Upper Scorpius hosts a diverse array of circumstellar disks characterized by multiwavelength observations from Spitzer Space Telescope, Herschel Space Observatory, and ALMA. Transitional disks, debris disks, and gas-rich protoplanetary systems were reported in papers from investigators at Carnegie Institution for Science, Max Planck Institute for Astronomy, and University of Arizona. Disk fraction studies leveraging mid-infrared surveys by Spitzer Space Telescope and millimeter imaging by ALMA constrain disk lifetimes and planetesimal formation theories developed by researchers at California Institute of Technology and University of California, Berkeley. Direct-imaging searches for young giant planets around Upper Scorpius members used instruments like Gemini Planet Imager and SPHERE on Very Large Telescope, engaging teams from ETH Zurich and Leiden University.

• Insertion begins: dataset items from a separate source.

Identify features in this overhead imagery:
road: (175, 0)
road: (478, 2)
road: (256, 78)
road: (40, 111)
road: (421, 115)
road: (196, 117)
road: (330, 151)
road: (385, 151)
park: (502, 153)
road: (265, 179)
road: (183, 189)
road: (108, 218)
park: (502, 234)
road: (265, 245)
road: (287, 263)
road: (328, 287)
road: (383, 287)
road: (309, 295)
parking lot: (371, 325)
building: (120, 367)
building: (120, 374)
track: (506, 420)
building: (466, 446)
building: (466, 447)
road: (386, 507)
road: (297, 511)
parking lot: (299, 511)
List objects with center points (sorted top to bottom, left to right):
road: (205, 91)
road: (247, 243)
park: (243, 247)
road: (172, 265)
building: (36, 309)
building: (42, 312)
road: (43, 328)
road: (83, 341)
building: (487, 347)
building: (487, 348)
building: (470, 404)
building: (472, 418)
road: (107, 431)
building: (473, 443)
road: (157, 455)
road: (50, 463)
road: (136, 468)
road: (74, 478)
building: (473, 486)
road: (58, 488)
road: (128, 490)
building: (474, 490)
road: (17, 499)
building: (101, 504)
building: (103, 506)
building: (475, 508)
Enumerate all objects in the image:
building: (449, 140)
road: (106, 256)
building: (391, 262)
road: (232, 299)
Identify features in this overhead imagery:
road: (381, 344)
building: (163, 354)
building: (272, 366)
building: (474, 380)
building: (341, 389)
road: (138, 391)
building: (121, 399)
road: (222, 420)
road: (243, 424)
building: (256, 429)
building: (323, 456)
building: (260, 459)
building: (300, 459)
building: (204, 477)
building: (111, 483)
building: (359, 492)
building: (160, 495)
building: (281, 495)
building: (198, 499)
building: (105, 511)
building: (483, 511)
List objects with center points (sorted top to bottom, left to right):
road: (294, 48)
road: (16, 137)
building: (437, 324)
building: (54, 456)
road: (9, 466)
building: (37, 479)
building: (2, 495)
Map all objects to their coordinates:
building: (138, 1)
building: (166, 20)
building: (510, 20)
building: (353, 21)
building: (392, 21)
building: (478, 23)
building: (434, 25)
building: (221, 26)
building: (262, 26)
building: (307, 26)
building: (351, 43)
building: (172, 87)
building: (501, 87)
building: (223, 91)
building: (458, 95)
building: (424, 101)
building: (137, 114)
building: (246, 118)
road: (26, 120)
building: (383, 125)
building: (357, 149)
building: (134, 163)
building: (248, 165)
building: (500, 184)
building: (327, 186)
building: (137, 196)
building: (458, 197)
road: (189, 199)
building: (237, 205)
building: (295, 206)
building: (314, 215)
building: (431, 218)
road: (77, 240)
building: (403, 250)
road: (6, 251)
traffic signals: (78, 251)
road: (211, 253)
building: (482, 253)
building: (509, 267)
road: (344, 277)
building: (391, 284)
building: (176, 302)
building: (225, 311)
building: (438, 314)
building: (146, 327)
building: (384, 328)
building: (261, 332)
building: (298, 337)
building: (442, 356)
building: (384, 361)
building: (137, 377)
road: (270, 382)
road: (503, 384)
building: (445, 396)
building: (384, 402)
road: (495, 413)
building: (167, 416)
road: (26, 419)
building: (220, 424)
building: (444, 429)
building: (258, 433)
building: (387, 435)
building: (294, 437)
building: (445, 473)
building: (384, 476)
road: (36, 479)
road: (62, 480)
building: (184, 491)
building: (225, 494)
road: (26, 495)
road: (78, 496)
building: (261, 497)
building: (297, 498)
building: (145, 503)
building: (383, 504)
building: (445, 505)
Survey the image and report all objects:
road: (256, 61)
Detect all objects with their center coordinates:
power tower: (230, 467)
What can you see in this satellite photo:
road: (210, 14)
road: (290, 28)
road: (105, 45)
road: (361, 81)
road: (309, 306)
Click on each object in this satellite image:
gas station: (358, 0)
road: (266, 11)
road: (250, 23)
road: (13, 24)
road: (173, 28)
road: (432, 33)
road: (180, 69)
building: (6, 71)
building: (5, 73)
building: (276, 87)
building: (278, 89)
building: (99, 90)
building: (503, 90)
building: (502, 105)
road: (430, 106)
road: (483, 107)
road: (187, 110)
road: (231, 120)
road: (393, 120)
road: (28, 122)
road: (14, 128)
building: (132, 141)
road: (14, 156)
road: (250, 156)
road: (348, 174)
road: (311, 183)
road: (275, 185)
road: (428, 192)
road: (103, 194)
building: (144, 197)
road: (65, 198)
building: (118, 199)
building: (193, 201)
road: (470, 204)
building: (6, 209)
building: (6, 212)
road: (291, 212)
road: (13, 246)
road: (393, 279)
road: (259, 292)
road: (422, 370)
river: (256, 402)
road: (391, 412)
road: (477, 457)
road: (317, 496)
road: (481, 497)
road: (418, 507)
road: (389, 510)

Upper Scorpius is a principal subgroup of the Scorpius–Centaurus OB Association, a structure whose other major subgroups—Upper Centaurus–Lupus and Lower Centaurus–Crux—have been mapped and analyzed by collaborations including Gaia Collaboration, European Southern Observatory, and Max Planck Institute for Astronomy. The spatial and temporal relation between these subgroups informs models of hierarchical star formation advanced by theorists at University of California, Santa Cruz and Columbia University. Upper Scorpius interacts with nearby star-forming regions such as ρ Ophiuchi and Lupus (constellation) through large-scale flows observed in CO surveys by Mopra Observatory and NANTEN2, with feedback processes discussed in work from CITA and Space Telescope Science Institute.